Detection Strategies
- Compare the Discourse deployment commit hash against the vulnerable range bounded by 10df7fdee060d44accdee7679d66d778d1136510 and 82d84af6b0efbd9fa2aeec3e91ce7be1a768511b.
- Issue an unauthenticated request to the site root and inspect the response body for topic, category, or user content that should be gated.
- Review web server and reverse proxy logs for 200-status responses to anonymous clients on / during the affected timeframe.
Monitoring Recommendations
- Alert on anomalous anonymous traffic volume to Discourse homepage endpoints on instances configured with login_required.
- Enable response-size monitoring on / for unauthenticated sessions and flag responses exceeding the expected login-required template size.

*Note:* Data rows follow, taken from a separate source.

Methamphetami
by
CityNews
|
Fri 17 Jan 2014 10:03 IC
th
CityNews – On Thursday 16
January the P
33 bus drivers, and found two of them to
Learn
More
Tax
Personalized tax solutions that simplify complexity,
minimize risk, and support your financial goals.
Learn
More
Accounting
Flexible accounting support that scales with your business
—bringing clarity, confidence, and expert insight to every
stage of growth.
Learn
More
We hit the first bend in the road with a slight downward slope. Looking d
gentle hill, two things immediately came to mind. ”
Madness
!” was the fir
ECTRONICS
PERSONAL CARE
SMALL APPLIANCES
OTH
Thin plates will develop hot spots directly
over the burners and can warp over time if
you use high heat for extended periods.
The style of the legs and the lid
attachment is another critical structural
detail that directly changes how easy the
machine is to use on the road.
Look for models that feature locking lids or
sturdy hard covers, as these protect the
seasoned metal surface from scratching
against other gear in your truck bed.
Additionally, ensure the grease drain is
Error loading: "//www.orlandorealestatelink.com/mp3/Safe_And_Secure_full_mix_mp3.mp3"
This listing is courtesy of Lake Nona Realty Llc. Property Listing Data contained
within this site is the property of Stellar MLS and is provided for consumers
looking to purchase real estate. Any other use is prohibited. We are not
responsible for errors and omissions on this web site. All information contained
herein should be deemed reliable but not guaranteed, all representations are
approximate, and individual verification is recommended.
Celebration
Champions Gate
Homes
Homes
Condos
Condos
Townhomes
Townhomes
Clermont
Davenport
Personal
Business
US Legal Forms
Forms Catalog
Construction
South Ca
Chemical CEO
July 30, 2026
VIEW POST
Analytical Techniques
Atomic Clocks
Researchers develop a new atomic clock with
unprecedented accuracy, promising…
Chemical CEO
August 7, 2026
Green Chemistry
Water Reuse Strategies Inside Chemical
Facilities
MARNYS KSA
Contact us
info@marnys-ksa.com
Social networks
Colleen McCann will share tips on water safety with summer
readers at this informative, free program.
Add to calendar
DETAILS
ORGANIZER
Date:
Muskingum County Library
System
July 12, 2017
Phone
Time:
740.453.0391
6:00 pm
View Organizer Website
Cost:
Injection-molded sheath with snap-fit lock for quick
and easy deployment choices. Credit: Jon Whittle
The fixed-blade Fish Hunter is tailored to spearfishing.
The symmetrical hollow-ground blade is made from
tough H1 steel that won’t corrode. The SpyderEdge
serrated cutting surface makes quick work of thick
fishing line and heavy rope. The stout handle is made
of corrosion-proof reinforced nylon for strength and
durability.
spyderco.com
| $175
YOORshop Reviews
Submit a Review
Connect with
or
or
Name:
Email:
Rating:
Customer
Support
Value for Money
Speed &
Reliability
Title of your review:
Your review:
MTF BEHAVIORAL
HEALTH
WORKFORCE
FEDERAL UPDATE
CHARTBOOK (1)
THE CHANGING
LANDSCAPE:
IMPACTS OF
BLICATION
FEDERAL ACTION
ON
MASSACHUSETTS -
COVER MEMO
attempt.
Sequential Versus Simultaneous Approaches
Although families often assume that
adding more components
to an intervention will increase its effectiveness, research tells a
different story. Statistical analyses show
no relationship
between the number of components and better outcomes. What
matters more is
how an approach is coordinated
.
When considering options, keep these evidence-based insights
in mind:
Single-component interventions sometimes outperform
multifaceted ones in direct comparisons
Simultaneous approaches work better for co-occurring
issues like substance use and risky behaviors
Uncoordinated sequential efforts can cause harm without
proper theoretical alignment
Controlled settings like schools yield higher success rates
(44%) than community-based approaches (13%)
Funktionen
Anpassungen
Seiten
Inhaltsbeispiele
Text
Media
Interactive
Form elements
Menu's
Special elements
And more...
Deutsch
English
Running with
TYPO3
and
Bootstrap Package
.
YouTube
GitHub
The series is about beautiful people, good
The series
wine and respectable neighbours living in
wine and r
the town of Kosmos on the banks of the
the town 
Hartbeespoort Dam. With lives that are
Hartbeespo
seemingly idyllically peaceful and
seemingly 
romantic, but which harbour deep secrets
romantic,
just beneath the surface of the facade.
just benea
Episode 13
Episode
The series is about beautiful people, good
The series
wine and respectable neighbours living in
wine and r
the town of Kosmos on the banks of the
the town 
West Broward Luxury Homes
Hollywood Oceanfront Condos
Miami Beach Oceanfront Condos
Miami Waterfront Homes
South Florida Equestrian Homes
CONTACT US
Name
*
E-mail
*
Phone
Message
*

- Track Discourse upgrade and redeploy events through change management to correlate exposure windows with vulnerable commits.
How to Mitigate CVE-2025-46813
Immediate Actions Required
- Upgrade Discourse to a version of 3.5.0.beta4 built after commit 82d84af6b0efbd9fa2aeec3e91ce7be1a768511b, or move to the stable branch which is unaffected.
- Audit web access logs from the April 30 to May 2, 2025 window for unauthenticated requests to the homepage and assess what content was exposed.
- Rotate any sensitive content, invite links, or pinned posts that may have been visible from the homepage during the exposure window.
Patch Information
The issue was resolved by reverting the problematic routing change. See the GitHub Security Advisory GHSA-v3h7-c287-pfg9 and the reverting commit 82d84af6. Operators must upgrade; no configuration-level fix is available.
Workarounds
- No workarounds are available per the vendor advisory; upgrading to a non-vulnerable Discourse build is the only remediation.
- As a compensating control until upgrade, place the Discourse instance behind a reverse proxy or WAF that requires authentication before serving the root path.
# Example: upgrade a Discourse instance running the official Docker setup
cd /var/discourse
git pull
./launcher rebuild app
# Verify the deployed commit is at or after the fix
docker exec app bash -c "cd /var/www/discourse && git rev-parse HEAD"
# Expected: 82d84af6b0efbd9fa2aeec3e91ce7be1a768511b or later
Disclaimer: This content was generated using AI. While we strive for accuracy, please verify critical information with official sources.